(Excerpts from a dataset)
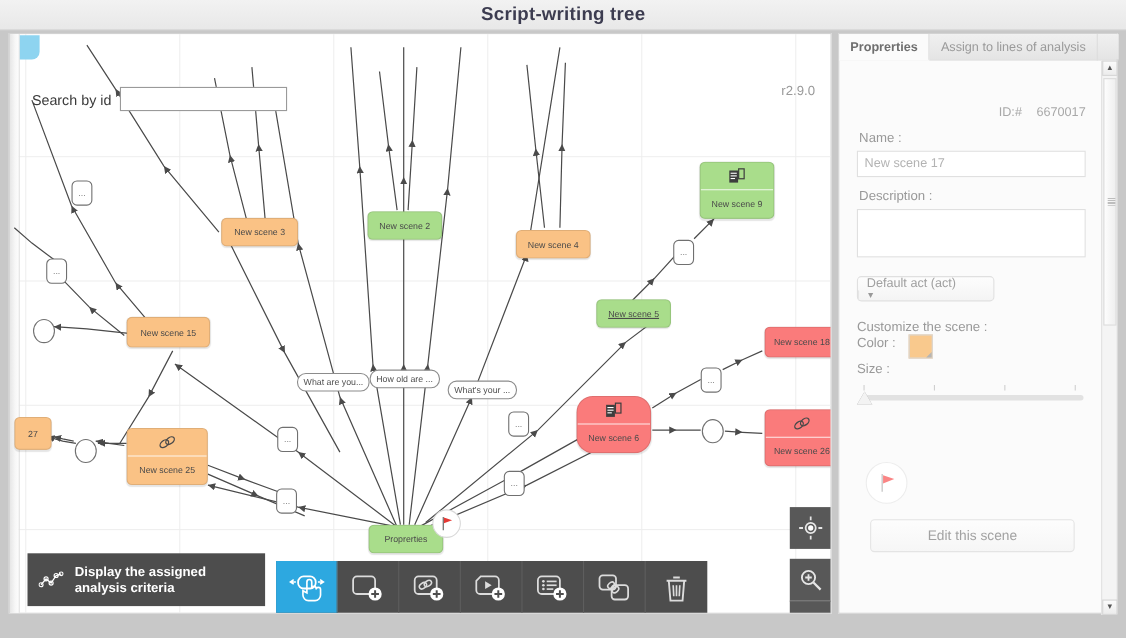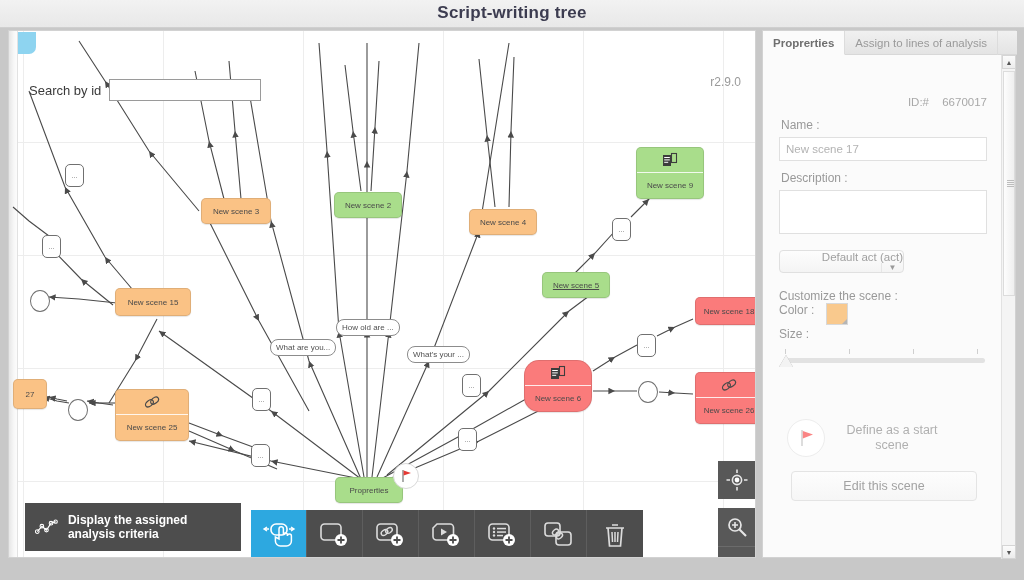--- a/index.html
+++ b/index.html
@@ -260,7 +260,7 @@
     border: 1px solid #e0e0e0;
     border-radius: 4px;
     background: linear-gradient(#fdfdfd,#f4f4f4);
-    display: flex; align-items: flex-end;
+    display: flex; align-items: flex-start;
     font-size: 11.5px; color: #a0a0a0;
     cursor: pointer;
     flex-direction: column;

■ **Instruction**
Nothing but the lines from the one containing "border-radius: 4px;" through the final line of the data above is to be reproduced, each exactly as written.

■ **Task answer**
     border-radius: 4px;
     background: linear-gradient(#fdfdfd,#f4f4f4);
-    display: flex; align-items: flex-end;
+    display: flex; align-items: flex-start;
     font-size: 11.5px; color: #a0a0a0;
     cursor: pointer;
     flex-direction: column;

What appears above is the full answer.